* **DATA ENTRIES**
>>>

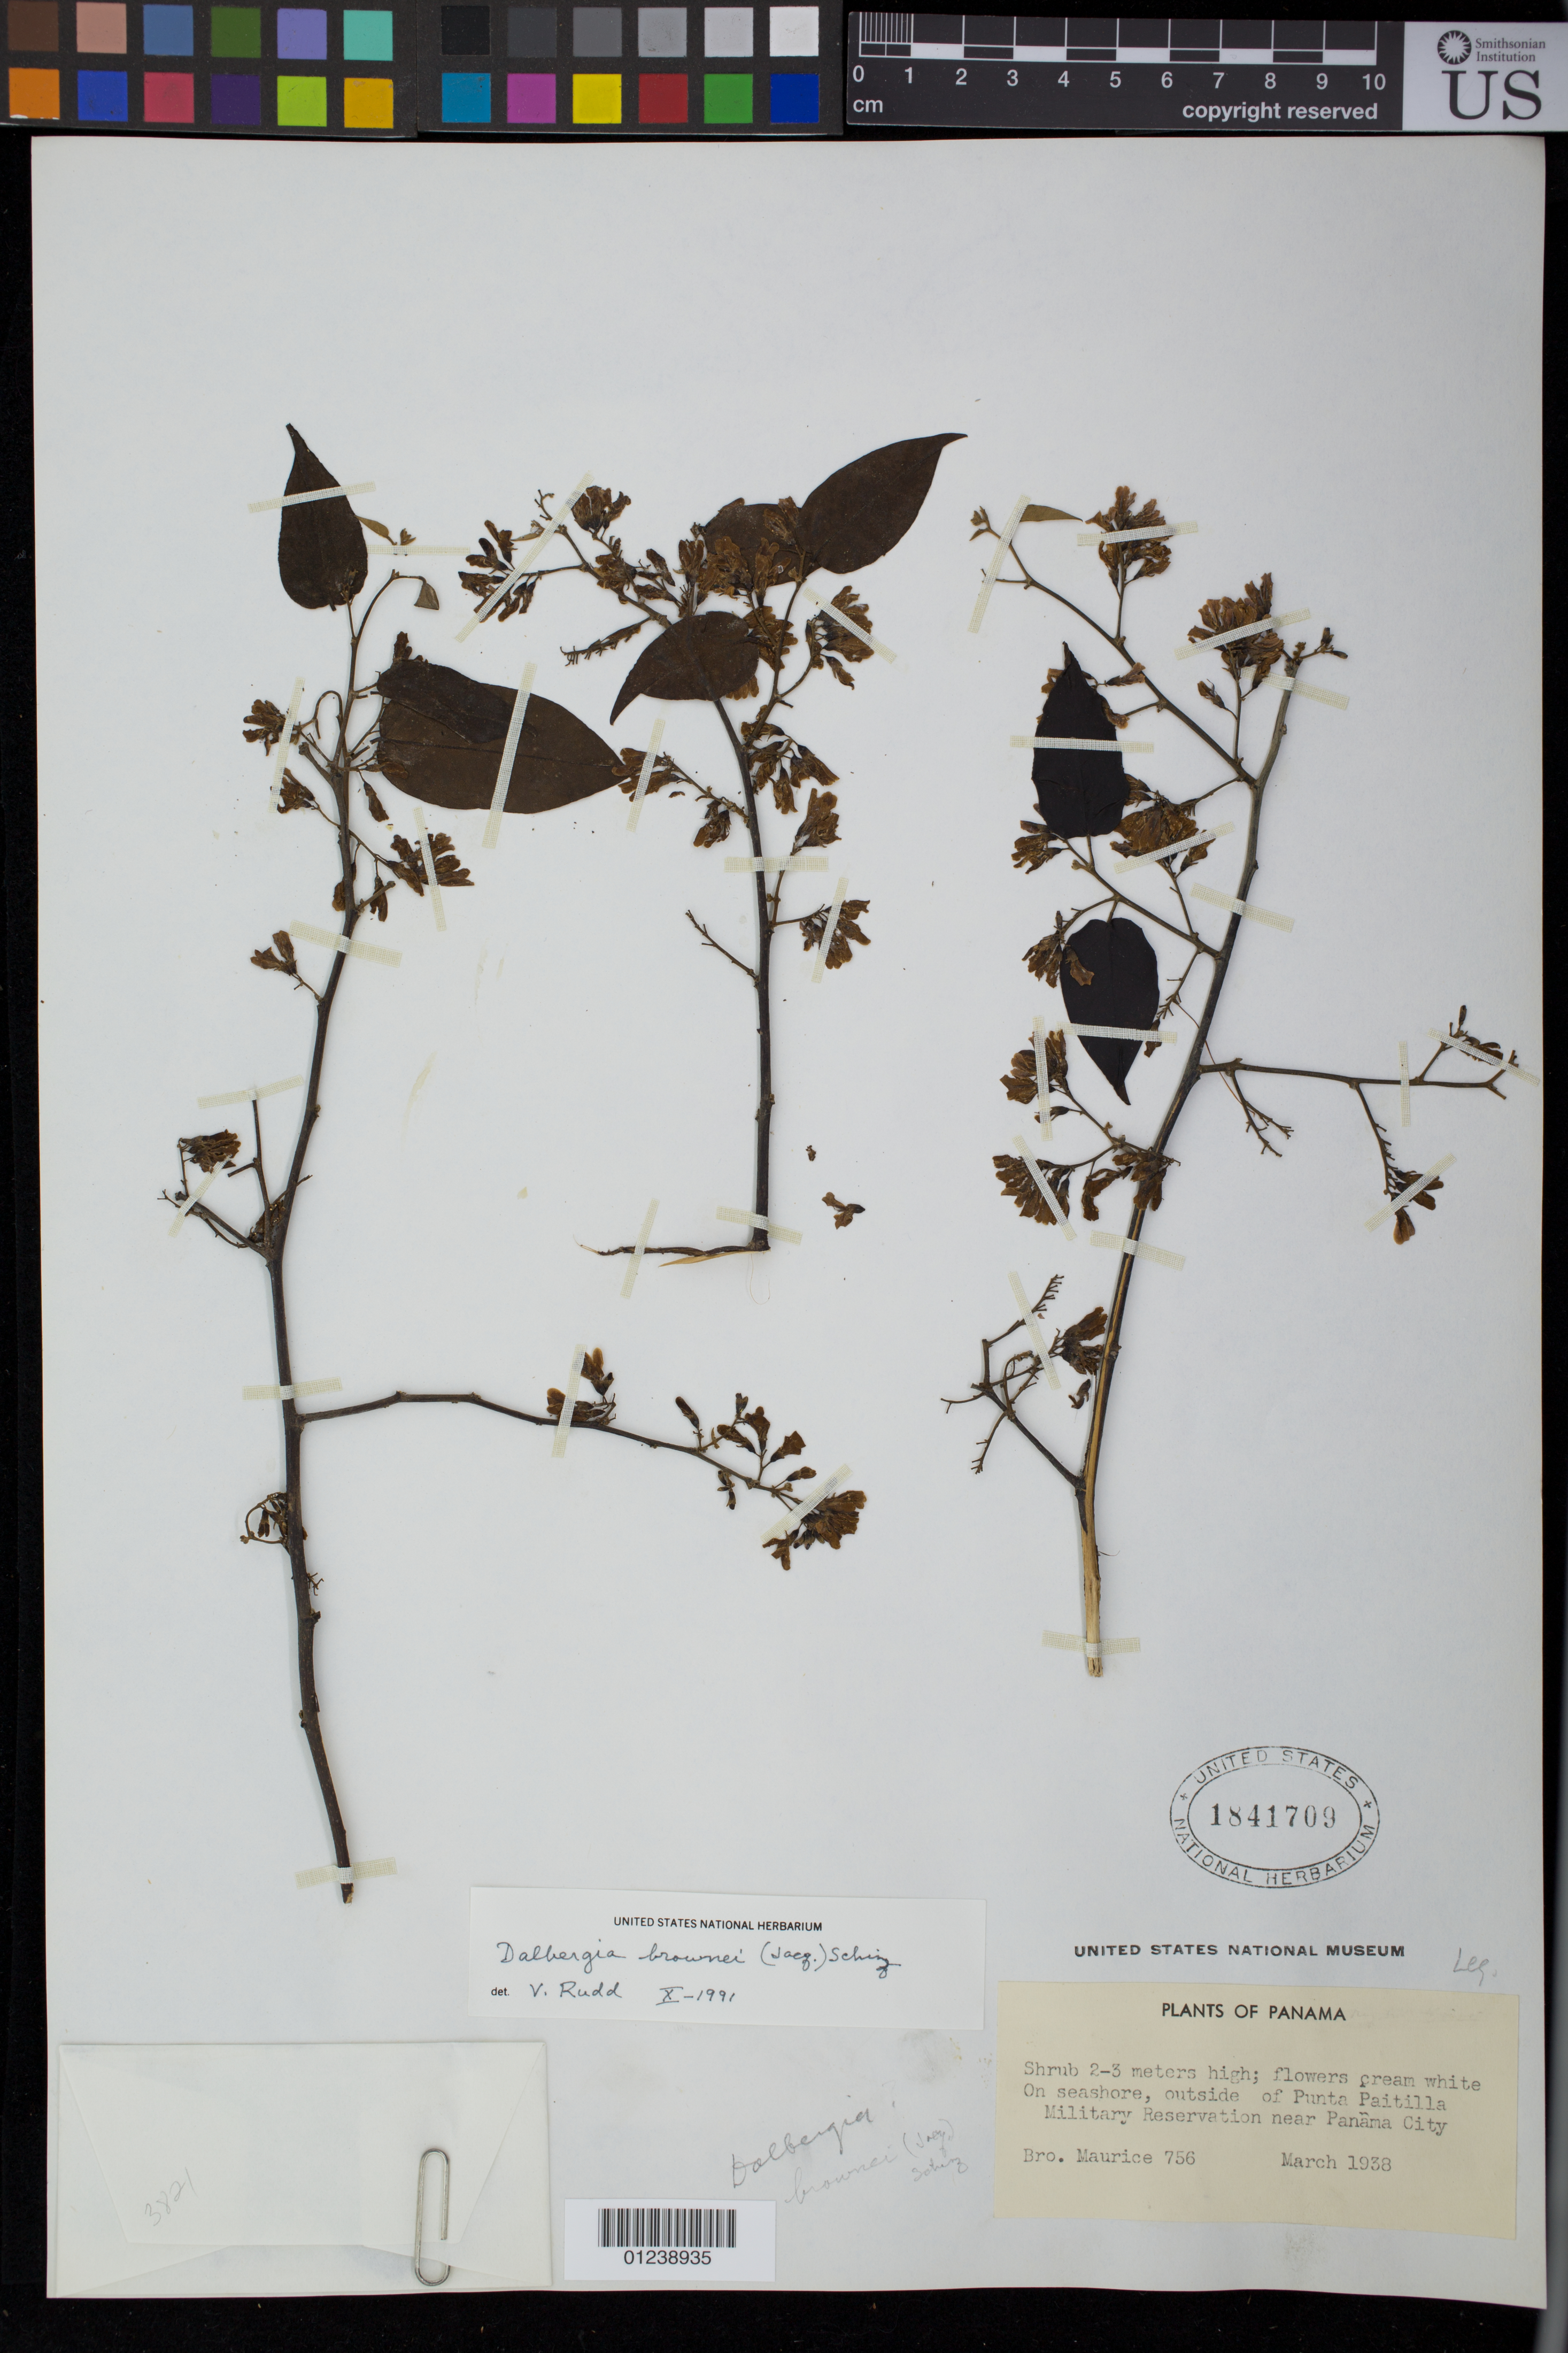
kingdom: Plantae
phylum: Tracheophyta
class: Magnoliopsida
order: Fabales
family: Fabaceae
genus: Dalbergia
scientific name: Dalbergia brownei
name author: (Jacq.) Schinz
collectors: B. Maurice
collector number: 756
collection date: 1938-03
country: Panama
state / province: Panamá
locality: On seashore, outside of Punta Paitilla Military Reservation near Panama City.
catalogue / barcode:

<<<
>>>

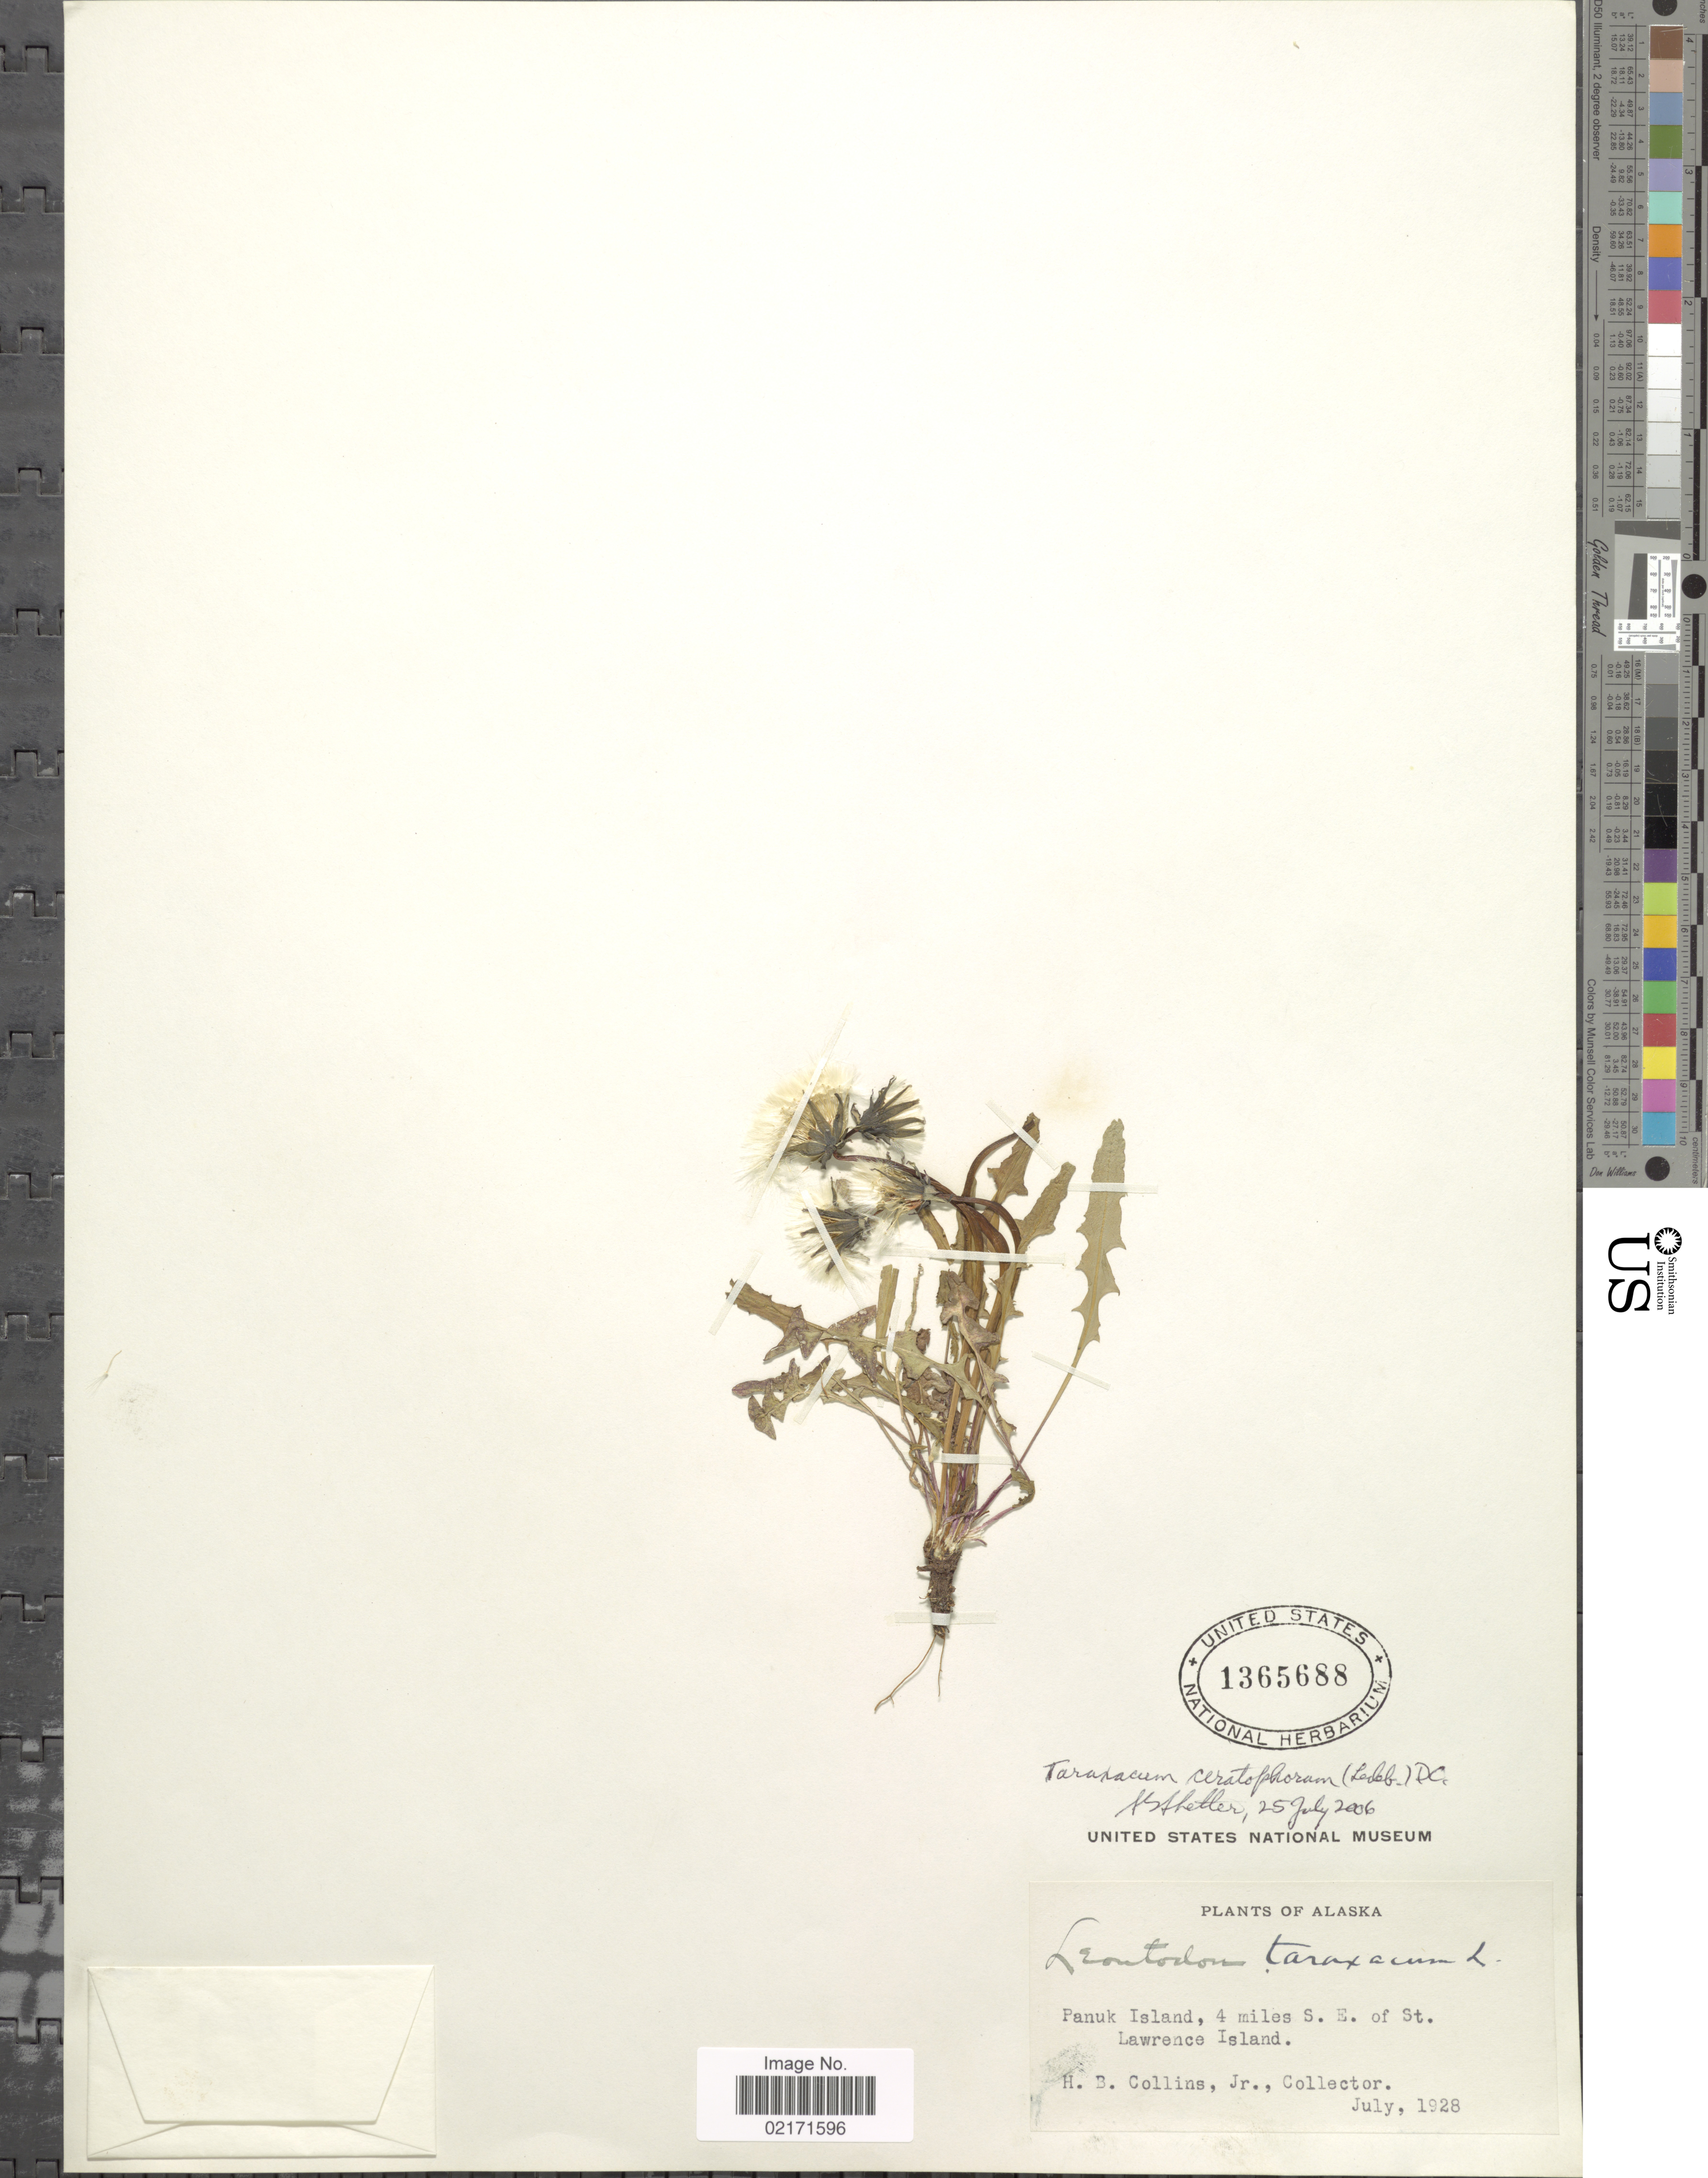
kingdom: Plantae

<<<

* **TASK INSTRUCTIONS**
Please edit the entries from the line containing "family: Fabaceae" down to the line containing "locality: On seashore, outside", replacing "collection date" with "date collected" and keeping everything else the same. Return only those lines.

* **RESPONSE BELOW**
family: Fabaceae
genus: Dalbergia
scientific name: Dalbergia brownei
name author: (Jacq.) Schinz
collectors: B. Maurice
collector number: 756
date collected: 1938-03
country: Panama
state / province: Panamá
locality: On seashore, outside of Punta Paitilla Military Reservation near Panama City.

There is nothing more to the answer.